Reproducibility Index

Notice: The reproducibility variables underlying each score are classified using an automated LLM-based pipeline, validated against a manually labeled dataset. LLM-based classification introduces uncertainty and potential bias; scores should be interpreted as estimates. Full accuracy metrics and methodology are described in Coakley et alK. L. Coakley, T. Snelleman, H. Hoos, and O. E. Gundersen, "The embrace of open science: An analysis of a decade of AI research and 56 800 conference papers," Under Review, 2026..

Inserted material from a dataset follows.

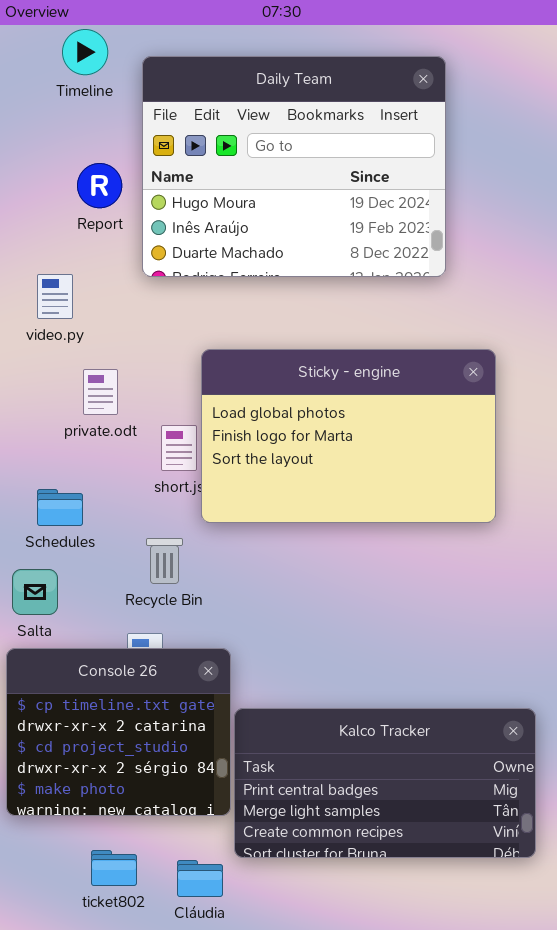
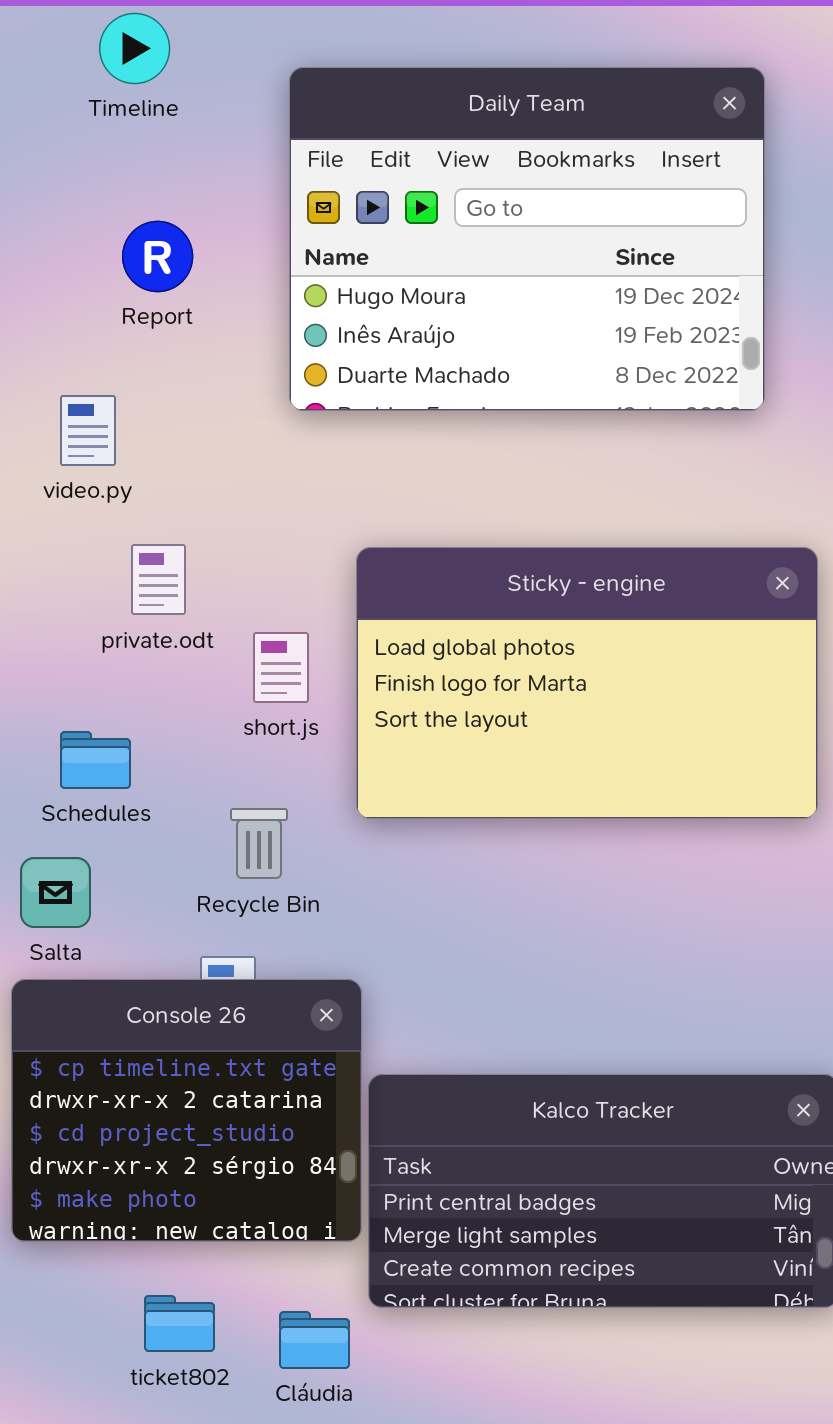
Daily Team: [142,56,446,277] -> [289,67,765,411], moved
Sticky - engine: [201,349,496,523] -> [356,547,818,819], moved

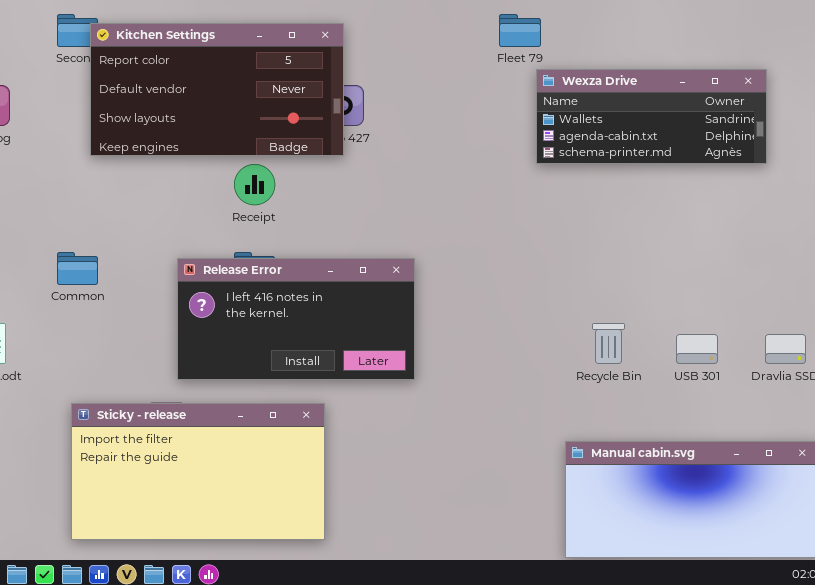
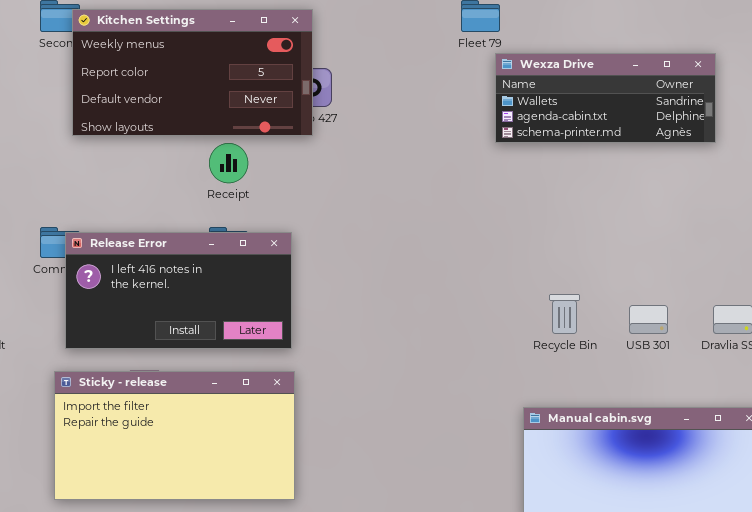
Kitchen Settings: [90,23,344,156] -> [72,9,313,136], scrolled up 1 row
Release Error: [177,258,415,380] -> [65,232,292,349], moved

Poison as Cure: Visual Noise for Mitigating Object Hallucinations in LVMs

Authors: Kejia Zhang, Keda TAO, Jiasheng Tang, Huan Wang

NeurIPS 2025 | Venue PDF | LLM Run Details

Reproducibility Variable	Result	LLM Response
Research Type	Experimental	Extensive experimental results demonstrate that our method consistently reduces object hallucinations across 8 state-of-the-art LVMs, validating its efficacy across diverse evaluations. To thoroughly assess VAP, we conduct experiments from five perspectives: Consistency: Evaluating VAP s effectiveness in mitigating hallucinations across eight LVMs. Fidelity: Ensuring that visual understanding and reasoning capabilities are preserved. Compatibility: Demonstrating VAP s orthogonality to other methods and complementary benefits. Efficiency: Reducing computational cost via a lightweight solution achieving 1/8 overhead. Component Analysis: Assessing the contribution of each module through ablation.
Researcher Affiliation	Collaboration	1Xiamen University 2Westlake University 3DAMO Academy, Alibaba Group 4Hupan Lab
Pseudocode	Yes	Algorithm 1 outlines the procedure of our visual adversarial perturbation (VAP) method.
Open Source Code	Yes	Project Page: https://kejiazhang-robust.github.io/poison-cure-lvm An anonymous code link is provided in the abstract with sufficient details for reproduction.
Open Datasets	Yes	We randomly selected 500 samples from the MS-COCO dataset and generated 9,000 evaluation triplets using POPE s three sampling strategies. We randomly select 1,000 samples from the MS-COCO dataset for evaluation. AMBER and MME serve as comprehensive evaluation benchmarks for multimodal large language models.
Dataset Splits	Yes	We randomly selected 500 samples from the MS-COCO dataset and generated 9,000 evaluation triplets using POPE s three sampling strategies. Specifically, we randomly select 1,000 samples from the MS-COCO dataset for evaluation.
Hardware Specification	Yes	The experiments were performed using NVIDIA RTX 4090 (24GB), A6000 (48GB), and A100 (80GB) GPUs.
Software Dependencies	No	The paper does not provide specific software dependencies with version numbers.
Experiment Setup	Yes	In our experiments, we set the parameters as α = 1/255, β = 8/255, N = 10, and ϵ = 2. Due to the differences across LVMs, we assigned model-specific balancing coefficients σi (where i 1, 2, 3) and T.